Includes Activity Pages.



  • Observe and describe selected objects from America's Smithsonian.
  • Match written descriptions with visual images.
  • Use objects as the basis for creative writing.



  • Social studies, science, language arts


Ask your students if they have visited places where people display collections of objects (e.g., a school science fair, a trophy case, or an antique car show). Ask them to describe what they saw and learned from the displays.

2. Find out if any of your students have ever visited a museum. If so, what objects do they remember most from their visits? Tell them that museums care for and display objects so that people can enjoy and learn from them. Museums can be as small as a gallery of objects or big enough to hold thousands of visitors at one time.

3. Tell your students that museums bring history, culture, and science alive by collecting and displaying objects that teach us about the past, move us with their beauty, and help us understand the physical world.

4. Divide the children among groups of three or four and give each team a copy of the object photographs on pages 10 and 13. Tell them that the mystery objects they are looking at are from America's Smithsonian, a traveling exhibition commemorating the 150th birthday of the Smithsonian Institution.

5. Give each group a copy of the mystery object descriptions on pages 11 and 12, cut out and individually pasted onto note cards to make them durable. Tell students to read quietly all ten of the descriptions and then to look at the objects again. After everyone has finished reading the note cards, have each team work together to match each object with its description. Tell students to write the number of each object on the note card that they think best describes it. (Be sure to tell students that there are two extra descriptions of objects that are not shown.) As a class, confirm the students' reactions to the objects. [Key: Description A is object 6; B is 3; C is not shown; D is not shown; E is 2; F is 1; G is 5; H is 7; I is 8; J is 4.]

6. Extend this activity with one or more of the following writing projects.

Have each child choose one of the eight objects. Make photocopies of the objects, hand them out with blank paper, and have students create picture postcards. Have them write out their card, telling someone about the object and why the writer thought the recipient would enjoy seeing it.

Visit a museum in your area and find postcards of the collections.
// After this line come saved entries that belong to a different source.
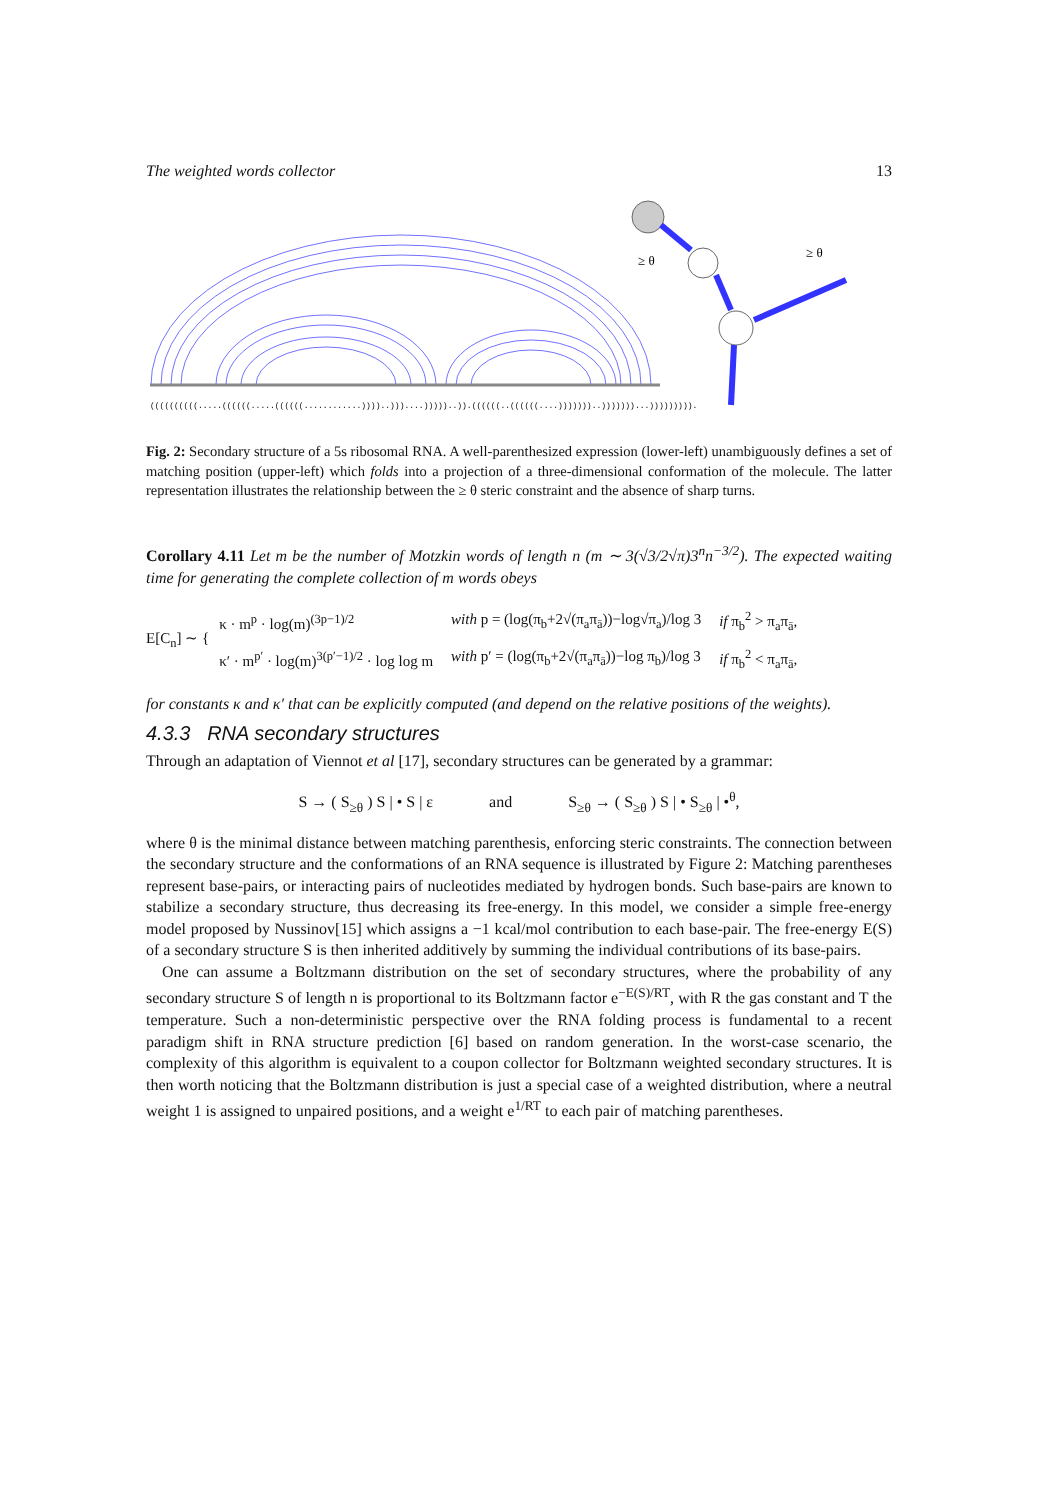The weighted words collector 13
((((((((((.....((((((.....((((((............))))..)))....)))))..)).((((((..((((((....)))))))..)))))))...))))))))).
≥ θ
≥ θ
Fig. 2: Secondary structure of a 5s ribosomal RNA. A well-parenthesized expression (lower-left) unambiguously defines a set of matching position (upper-left) which folds into a projection of a three-dimensional conformation of the molecule. The latter representation illustrates the relationship between the ≥ θ steric constraint and the absence of sharp turns.
Corollary 4.11 Let m be the number of Motzkin words of length n (m ∼ 3(√3/2√π)3<sup>n</sup>n<sup>−3/2</sup>). The expected waiting time for generating the complete collection of m words obeys
E[C<sub>n</sub>] ∼ {
| κ · m<sup>p</sup> · log(m)<sup>(3p−1)/2</sup> | with p = (log(π<sub>b</sub>+2√(π<sub>a</sub>π<sub>ā</sub>))−log√π<sub>a</sub>)/log 3 | if π<sub>b</sub><sup>2</sup> > π<sub>a</sub>π<sub>ā</sub>, |
| κ′ · m<sup>p′</sup> · log(m)<sup>3(p′−1)/2</sup> · log log m | with p′ = (log(π<sub>b</sub>+2√(π<sub>a</sub>π<sub>ā</sub>))−log π<sub>b</sub>)/log 3 | if π<sub>b</sub><sup>2</sup> < π<sub>a</sub>π<sub>ā</sub>, |
for constants κ and κ′ that can be explicitly computed (and depend on the relative positions of the weights).
4.3.3 RNA secondary structures
Through an adaptation of Viennot et al [17], secondary structures can be generated by a grammar:
S → ( S<sub>≥θ</sub> ) S | • S | ε and S<sub>≥θ</sub> → ( S<sub>≥θ</sub> ) S | • S<sub>≥θ</sub> | •<sup>θ</sup>,
where θ is the minimal distance between matching parenthesis, enforcing steric constraints. The connection between the secondary structure and the conformations of an RNA sequence is illustrated by Figure 2: Matching parentheses represent base-pairs, or interacting pairs of nucleotides mediated by hydrogen bonds. Such base-pairs are known to stabilize a secondary structure, thus decreasing its free-energy. In this model, we consider a simple free-energy model proposed by Nussinov[15] which assigns a −1 kcal/mol contribution to each base-pair. The free-energy E(S) of a secondary structure S is then inherited additively by summing the individual contributions of its base-pairs.
One can assume a Boltzmann distribution on the set of secondary structures, where the probability of any secondary structure S of length n is proportional to its Boltzmann factor e<sup>−E(S)/RT</sup>, with R the gas constant and T the temperature. Such a non-deterministic perspective over the RNA folding process is fundamental to a recent paradigm shift in RNA structure prediction [6] based on random generation. In the worst-case scenario, the complexity of this algorithm is equivalent to a coupon collector for Boltzmann weighted secondary structures. It is then worth noticing that the Boltzmann distribution is just a special case of a weighted distribution, where a neutral weight 1 is assigned to unpaired positions, and a weight e<sup>1/RT</sup> to each pair of matching parentheses.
Have students write out the cards to each other or friends, describing the objects and why they like them.

Using cameras or sketchbooks, have students create cards depicting objects from their personal collections. Have them write descriptions or labels for the objects.

Have the class come up with its own group of treasures like the ones in this issue of this lesson plan. They could organize the objects under themes such as "community," "school," "family," or "our class." Have them write labels or descriptions and set up the display in the classroom or some other part of the school.